山口県阿武町が誤振り込みした金の一部を使用したとして同町の無職田口翔容疑者(24)が逮捕された事件で、町が出金先となる口座の仮差し押さえに着手したのは、容疑者から返還手続きを拒否されて13日以上たってからだったことが21日、分かった。「遅すぎた」と批判する声も上がっている。

町によると、容疑者の指定口座には4月8日、臨時特別給付金10万円に加え、誤って4630万円が振り込まれた。町は当日、金を依頼人に戻す「組み戻し」の手続きを要請。容疑者は一度は同意したが、一転拒否。同日から18日(19日付)までに34回、計4633万1922円を出金。
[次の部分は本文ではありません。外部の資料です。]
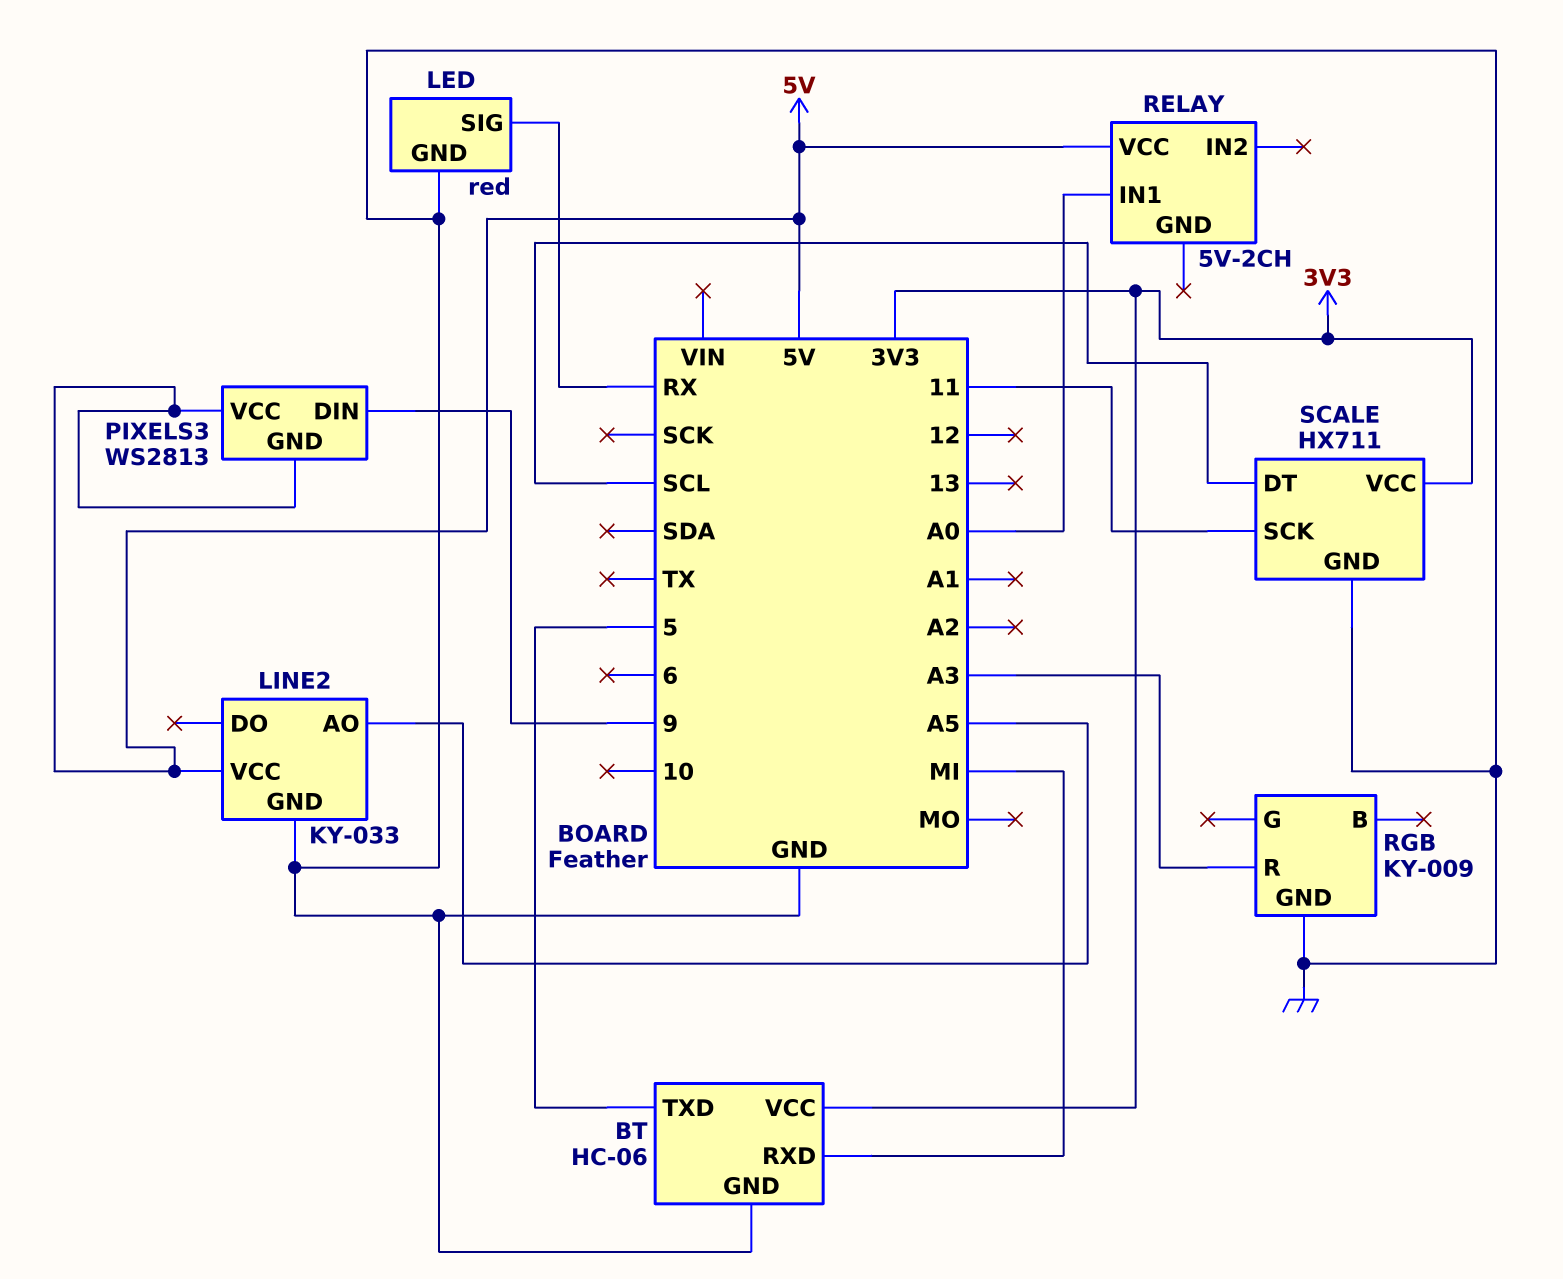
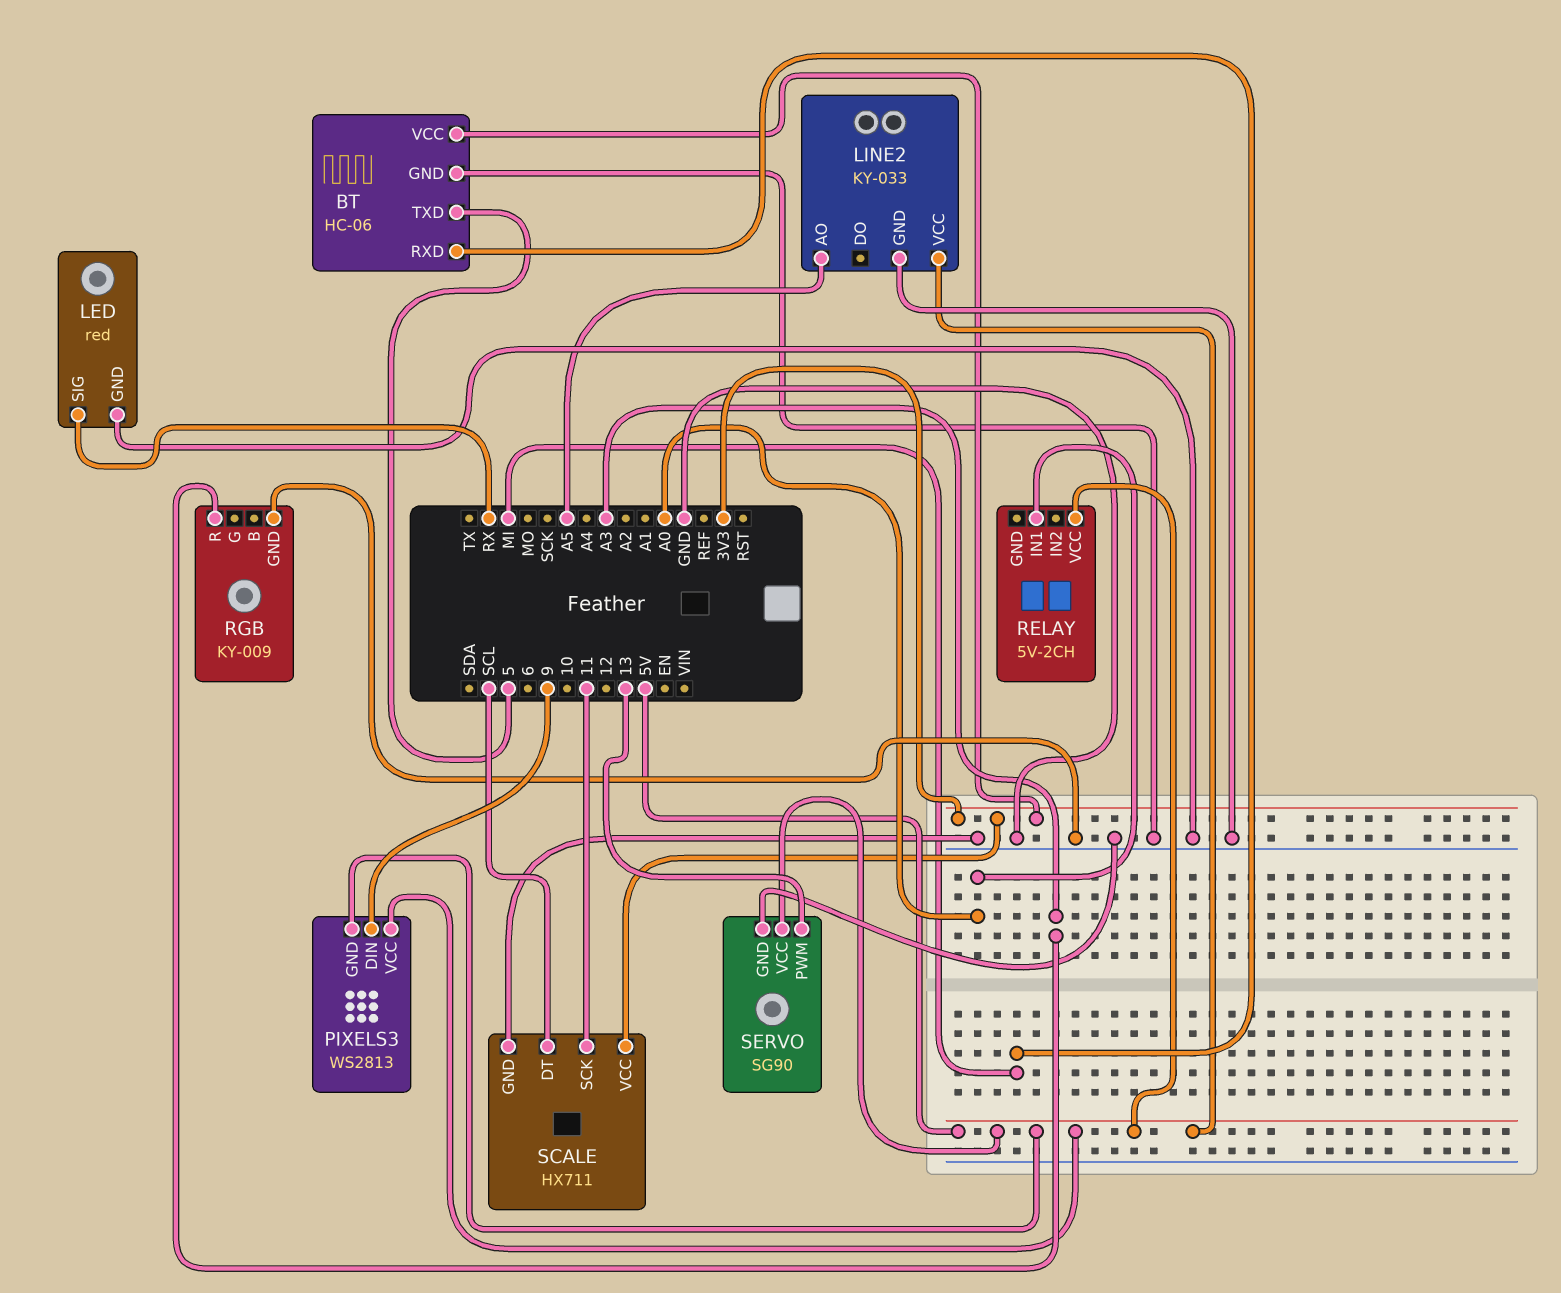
SERVO: none -> SG90
SERVO pin GND: none -> GND
SERVO pin PWM: none -> 13
SERVO pin VCC: none -> 5V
主な振込先は国内の決済代行会社の口座だった。この間、町は14日に母親とともに容疑者と面会し、21日に会えた時は「金は既に動かした。もう戻せない」と言われた。町が決済代行会社の口座について仮差し押さえの申し立てに着手したのは同日以降で、裁判所に申し立てたのは4月下旬だった。

銀行関係者は「組み戻しの同意が得られなかった時点で出金先ではなく誤振込先の口座を仮差し押さえすべきだった。町の初動対応が甘かった」と指摘した。